Already acclaimed as the world’s most valuable automaker, Tesla commenced production of the Dojo supercomputer in July. This formidable machine is designed to train artificial intelligence models specifically for autonomous driving. Tesla’s commitment to the project extends to a planned investment of over $1 billion in Dojo over the coming year.
Morgan Stanley analysts, led by Adam Jonas, have expressed that Dojo possesses the capability to open up new markets far beyond conventional vehicle sales. In their note on Sunday, they mused, “If Dojo can help make cars ‘see’ and ‘react,’ what other markets could open up? Think of any device at the edge with a camera that makes real-time decisions based on its visual field.”
This groundbreaking potential prompted the Wall Street brokerage to elevate Tesla’s stock status from “equal-weight” to “overweight,” effectively replacing Ferrari’s U.S.-listed shares as their “top pick.”
Morgan Stanley’s target price for Tesla stock for the next 12-18 months now stands at $400, a 60% increase from the previous target. This estimate, if realized, would catapult Tesla’s market capitalization to approximately $1.39 trillion, a staggering 76% surge from its current market value of around $789 billion, as of Friday’s closing price of $248.5. On Monday, Tesla’s shares soared by approximately 5.7% to reach $262.70.
Adam Jonas envisions that Dojo’s most significant contributions will emerge in the realm of software and services.

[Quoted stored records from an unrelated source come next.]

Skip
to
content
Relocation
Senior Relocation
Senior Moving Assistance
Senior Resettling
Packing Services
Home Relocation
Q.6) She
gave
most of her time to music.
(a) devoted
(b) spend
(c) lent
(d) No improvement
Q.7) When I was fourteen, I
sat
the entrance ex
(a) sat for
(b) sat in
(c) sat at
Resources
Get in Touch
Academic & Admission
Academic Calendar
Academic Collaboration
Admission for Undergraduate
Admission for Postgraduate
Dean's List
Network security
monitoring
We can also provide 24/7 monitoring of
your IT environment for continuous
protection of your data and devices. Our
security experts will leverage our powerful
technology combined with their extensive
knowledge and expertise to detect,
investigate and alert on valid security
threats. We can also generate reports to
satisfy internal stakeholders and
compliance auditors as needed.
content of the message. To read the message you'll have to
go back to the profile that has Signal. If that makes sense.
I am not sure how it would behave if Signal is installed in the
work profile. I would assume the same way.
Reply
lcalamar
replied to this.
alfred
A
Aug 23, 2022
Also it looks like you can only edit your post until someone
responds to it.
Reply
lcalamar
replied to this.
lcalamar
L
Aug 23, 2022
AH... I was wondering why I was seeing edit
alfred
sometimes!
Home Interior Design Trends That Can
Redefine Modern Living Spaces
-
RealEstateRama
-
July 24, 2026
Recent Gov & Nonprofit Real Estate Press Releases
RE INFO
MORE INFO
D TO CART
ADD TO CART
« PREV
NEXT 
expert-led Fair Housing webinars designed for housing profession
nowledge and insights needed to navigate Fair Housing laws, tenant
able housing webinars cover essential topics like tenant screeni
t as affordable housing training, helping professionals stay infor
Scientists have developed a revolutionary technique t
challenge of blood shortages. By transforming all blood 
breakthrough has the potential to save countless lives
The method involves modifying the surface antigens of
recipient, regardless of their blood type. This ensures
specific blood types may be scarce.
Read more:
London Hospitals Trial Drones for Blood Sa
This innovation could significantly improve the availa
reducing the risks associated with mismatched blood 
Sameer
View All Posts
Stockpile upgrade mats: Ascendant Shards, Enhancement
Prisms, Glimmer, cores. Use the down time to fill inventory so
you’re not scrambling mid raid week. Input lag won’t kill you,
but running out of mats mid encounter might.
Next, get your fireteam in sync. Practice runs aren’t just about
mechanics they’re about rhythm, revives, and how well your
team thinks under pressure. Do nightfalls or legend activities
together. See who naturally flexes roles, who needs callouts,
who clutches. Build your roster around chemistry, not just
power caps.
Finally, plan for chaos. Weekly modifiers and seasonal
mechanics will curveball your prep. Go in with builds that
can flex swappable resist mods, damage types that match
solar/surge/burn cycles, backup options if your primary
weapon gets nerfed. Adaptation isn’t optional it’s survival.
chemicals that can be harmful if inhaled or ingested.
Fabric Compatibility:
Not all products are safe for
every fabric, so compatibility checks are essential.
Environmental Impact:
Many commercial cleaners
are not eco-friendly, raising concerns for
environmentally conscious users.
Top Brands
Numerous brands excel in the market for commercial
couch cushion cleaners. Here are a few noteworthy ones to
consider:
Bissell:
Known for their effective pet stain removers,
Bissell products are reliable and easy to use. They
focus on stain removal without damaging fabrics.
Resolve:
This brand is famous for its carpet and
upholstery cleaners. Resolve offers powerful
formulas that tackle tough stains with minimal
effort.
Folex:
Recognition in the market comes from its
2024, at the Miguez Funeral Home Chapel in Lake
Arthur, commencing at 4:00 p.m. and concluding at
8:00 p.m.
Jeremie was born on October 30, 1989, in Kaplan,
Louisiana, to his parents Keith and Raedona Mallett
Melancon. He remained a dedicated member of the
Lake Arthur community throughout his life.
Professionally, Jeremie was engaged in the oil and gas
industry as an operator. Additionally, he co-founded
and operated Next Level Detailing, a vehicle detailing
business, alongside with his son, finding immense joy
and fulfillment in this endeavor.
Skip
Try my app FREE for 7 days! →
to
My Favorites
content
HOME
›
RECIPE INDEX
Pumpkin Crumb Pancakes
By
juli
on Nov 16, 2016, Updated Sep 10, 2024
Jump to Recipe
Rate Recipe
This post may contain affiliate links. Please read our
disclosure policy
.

Accordingly, Morgan Stanley has boosted its revenue projection for Tesla’s network services business to $335 billion by 2040, up from the previous estimate of $157 billion.
By 2040, Jonas anticipates that this segment will account for over 60% of Tesla’s core revenues, nearly doubling the share projected for 2030. He explains, “This growth is largely driven by new opportunities we see in third-party vehicle fleet licensing and an increase in ARPU (average revenue per user).”
As per LSEG data, Tesla’s 12-month forward price-to-earnings ratio, currently at 57.9, significantly outpaces traditional automakers such as Ford (FN) with 6.31 and General Motors (GM.N) with 4.56. This underlines the market’s high expectations for Tesla’s future performance and the transformative potential of Dojo.